L2ARC breakdown:                                                    4.6M
        Hit ratio:                                      3.7 %     169.2k
        Miss ratio:                                    96.3 %       4.4M

richardm · February 5, 2025, 3:52pm

I believe it. The trade-off boils down to:

reduced ARC cache hits with some of the misses intercepted by L2ARC.
maximal ARC cache hits with any and all misses hammering the HDD pool.

I’d prefer the former, generally.

richardm · February 5, 2025, 4:06pm

This tunable presents more of a “hack” than it is addressing root cause of a problem.

Just to make sure we’re in agreement, how do you define the problem?

Yes, the tunable is a hack for L2ARC being less intelligent and capable vs ARC. IMHO the true fix (and how I define the problem) is for someone to join the overworked OpenZFS devs and show some love to arc.c l2arc functions.

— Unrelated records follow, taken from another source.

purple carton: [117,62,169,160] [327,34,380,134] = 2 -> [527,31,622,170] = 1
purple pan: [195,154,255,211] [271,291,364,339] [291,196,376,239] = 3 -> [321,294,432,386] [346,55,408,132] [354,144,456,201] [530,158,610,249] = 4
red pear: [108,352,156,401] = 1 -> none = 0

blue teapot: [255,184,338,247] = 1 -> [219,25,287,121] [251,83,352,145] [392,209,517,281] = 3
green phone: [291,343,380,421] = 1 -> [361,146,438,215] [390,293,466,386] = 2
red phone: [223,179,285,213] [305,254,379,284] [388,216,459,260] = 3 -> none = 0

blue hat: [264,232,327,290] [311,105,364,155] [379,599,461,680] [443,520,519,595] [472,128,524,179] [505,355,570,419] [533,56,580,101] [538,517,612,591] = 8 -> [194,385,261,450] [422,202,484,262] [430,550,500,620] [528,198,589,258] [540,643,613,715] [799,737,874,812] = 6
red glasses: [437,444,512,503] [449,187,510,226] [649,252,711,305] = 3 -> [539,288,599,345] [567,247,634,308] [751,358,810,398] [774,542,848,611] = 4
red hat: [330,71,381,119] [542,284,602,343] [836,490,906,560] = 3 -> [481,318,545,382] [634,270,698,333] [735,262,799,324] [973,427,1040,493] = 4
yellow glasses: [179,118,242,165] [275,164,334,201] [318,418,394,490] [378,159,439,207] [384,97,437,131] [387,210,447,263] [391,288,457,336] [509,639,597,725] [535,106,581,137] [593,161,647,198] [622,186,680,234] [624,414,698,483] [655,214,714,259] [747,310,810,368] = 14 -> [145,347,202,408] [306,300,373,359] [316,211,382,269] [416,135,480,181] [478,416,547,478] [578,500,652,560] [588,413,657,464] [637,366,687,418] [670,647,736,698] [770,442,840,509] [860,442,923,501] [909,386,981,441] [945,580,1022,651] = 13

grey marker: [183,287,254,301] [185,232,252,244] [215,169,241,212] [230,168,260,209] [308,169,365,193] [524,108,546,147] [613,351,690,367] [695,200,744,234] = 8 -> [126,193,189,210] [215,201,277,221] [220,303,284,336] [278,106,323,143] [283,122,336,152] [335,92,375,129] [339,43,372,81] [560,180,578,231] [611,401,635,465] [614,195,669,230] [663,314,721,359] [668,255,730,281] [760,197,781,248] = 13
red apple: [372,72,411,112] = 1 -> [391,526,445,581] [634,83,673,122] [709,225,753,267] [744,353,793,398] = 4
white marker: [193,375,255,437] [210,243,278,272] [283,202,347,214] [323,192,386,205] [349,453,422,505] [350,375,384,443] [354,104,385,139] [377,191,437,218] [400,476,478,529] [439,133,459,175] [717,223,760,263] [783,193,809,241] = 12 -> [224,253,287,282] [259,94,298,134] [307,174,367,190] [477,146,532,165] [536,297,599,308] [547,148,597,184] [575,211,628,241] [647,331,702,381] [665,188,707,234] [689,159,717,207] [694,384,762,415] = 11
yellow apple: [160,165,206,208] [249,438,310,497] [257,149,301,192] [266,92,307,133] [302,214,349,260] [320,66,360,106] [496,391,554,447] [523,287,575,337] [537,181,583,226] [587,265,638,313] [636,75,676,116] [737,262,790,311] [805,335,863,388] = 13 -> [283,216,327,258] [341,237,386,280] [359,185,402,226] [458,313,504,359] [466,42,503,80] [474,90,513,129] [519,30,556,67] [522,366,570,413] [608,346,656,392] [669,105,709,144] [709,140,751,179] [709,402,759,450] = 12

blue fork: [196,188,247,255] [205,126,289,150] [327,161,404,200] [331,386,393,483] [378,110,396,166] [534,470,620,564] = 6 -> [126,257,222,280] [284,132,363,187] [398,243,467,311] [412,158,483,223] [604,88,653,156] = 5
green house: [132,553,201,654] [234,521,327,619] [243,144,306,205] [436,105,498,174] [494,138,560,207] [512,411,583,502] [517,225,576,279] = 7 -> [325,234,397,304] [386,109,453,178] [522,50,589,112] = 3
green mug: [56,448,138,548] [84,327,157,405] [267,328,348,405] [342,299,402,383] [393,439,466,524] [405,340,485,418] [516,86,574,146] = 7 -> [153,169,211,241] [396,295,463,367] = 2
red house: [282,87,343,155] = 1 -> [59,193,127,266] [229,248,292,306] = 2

nabsltd · February 5, 2025, 5:56pm

For consumer drives, yeah, this is a serious issue. But for even a 0.8 DWPD (about the lowest you can get) enterprise drive of any significant size, even that worst case isn’t a big deal. I’ve got 1.6TB 3DWPD NVMe drives that I use for similar cache (not on a TrueNAS install, but still the same as L2ARC) which cost less than $70 each. Those can sustain 7x the listed write.

NVMe with 17 DWPD at 800GB and 60DWPD at 375GB are all within each reach ($150 or less…sometimes far less). Those can absorb 20-30x the writes of that that absolute worst case “back-of-the-napkin” calculation.

My advice is to buy a decent enterprise drive and not worry about the worst case, because you won’t come close to approaching it, and even if you do, it’s still likely far less than the drive can handle.